[Data]
_____

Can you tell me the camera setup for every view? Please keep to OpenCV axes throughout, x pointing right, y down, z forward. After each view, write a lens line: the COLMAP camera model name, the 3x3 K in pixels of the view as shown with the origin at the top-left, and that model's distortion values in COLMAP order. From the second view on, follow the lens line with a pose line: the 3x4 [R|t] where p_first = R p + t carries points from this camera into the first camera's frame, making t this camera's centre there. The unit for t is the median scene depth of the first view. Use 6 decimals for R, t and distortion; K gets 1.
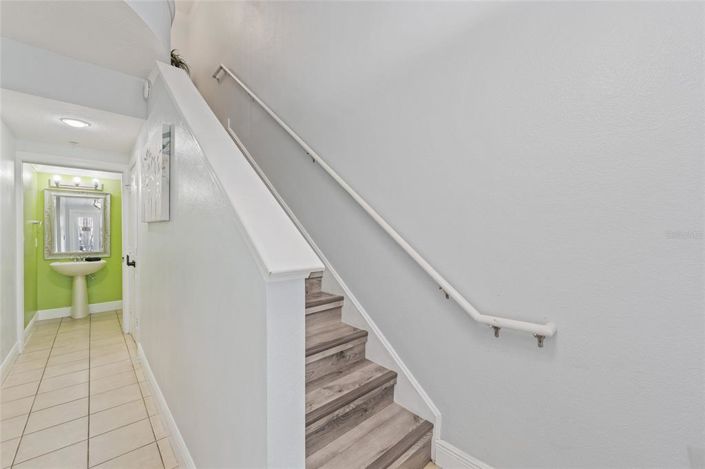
lens RADIAL K [[285.2, 0, 355.8], [0, 285.2, 232.8], [0, 0, 1]] dist [-0.001703, -0.000451]
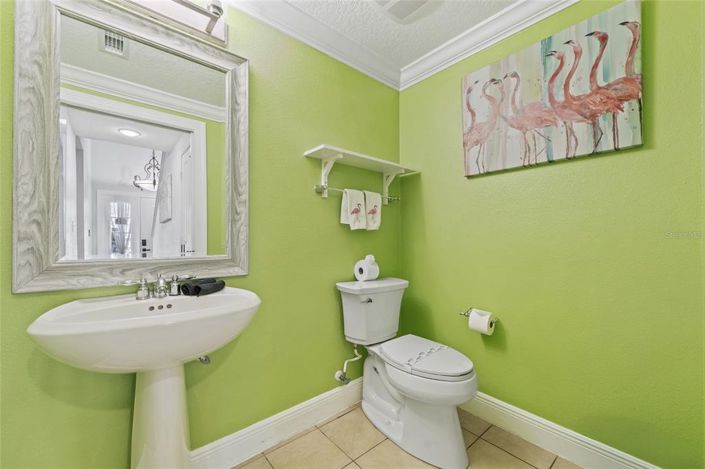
lens RADIAL K [[285.2, 0, 356.2], [0, 285.2, 236.4], [0, 0, 1]] dist [-0.001703, -0.000451]
pose [[0.999156, 0.007960, -0.040286, -1.125315], [-0.008228, 0.999945, -0.006490, 0.068304], [0.040232, 0.006816, 0.999167, 1.082188]]
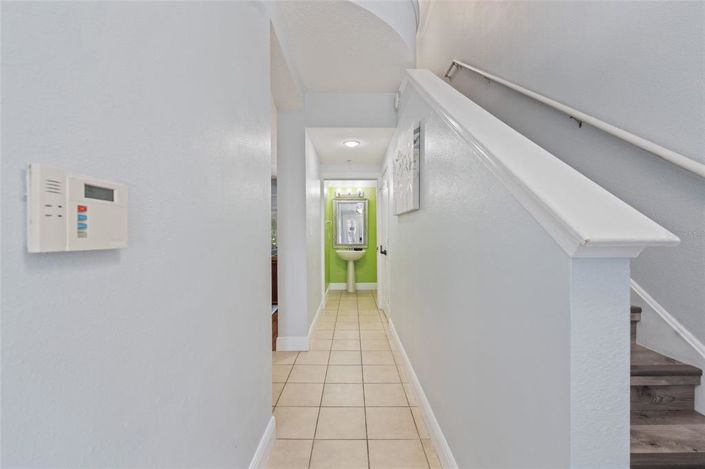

_____

[Action item]
Reproduce every one of the lines above verbatim, leaving out the pictures.

[Response to this exercise]
Can you tell me the camera setup for every view? Please keep to OpenCV axes throughout, x pointing right, y down, z forward. After each view, write a lens line: the COLMAP camera model name, the 3x3 K in pixels of the view as shown with the origin at the top-left, and that model's distortion values in COLMAP order. From the second view on, follow the lens line with a pose line: the 3x4 [R|t] where p_first = R p + t carries points from this camera into the first camera's frame, making t this camera's centre there. The unit for t is the median scene depth of the first view. Use 6 decimals for R, t and distortion; K gets 1.
lens RADIAL K [[285.2, 0, 355.8], [0, 285.2, 232.8], [0, 0, 1]] dist [-0.001703, -0.000451]
lens RADIAL K [[285.2, 0, 356.2], [0, 285.2, 236.4], [0, 0, 1]] dist [-0.001703, -0.000451]
pose [[0.999156, 0.007960, -0.040286, -1.125315], [-0.008228, 0.999945, -0.006490, 0.068304], [0.040232, 0.006816, 0.999167, 1.082188]]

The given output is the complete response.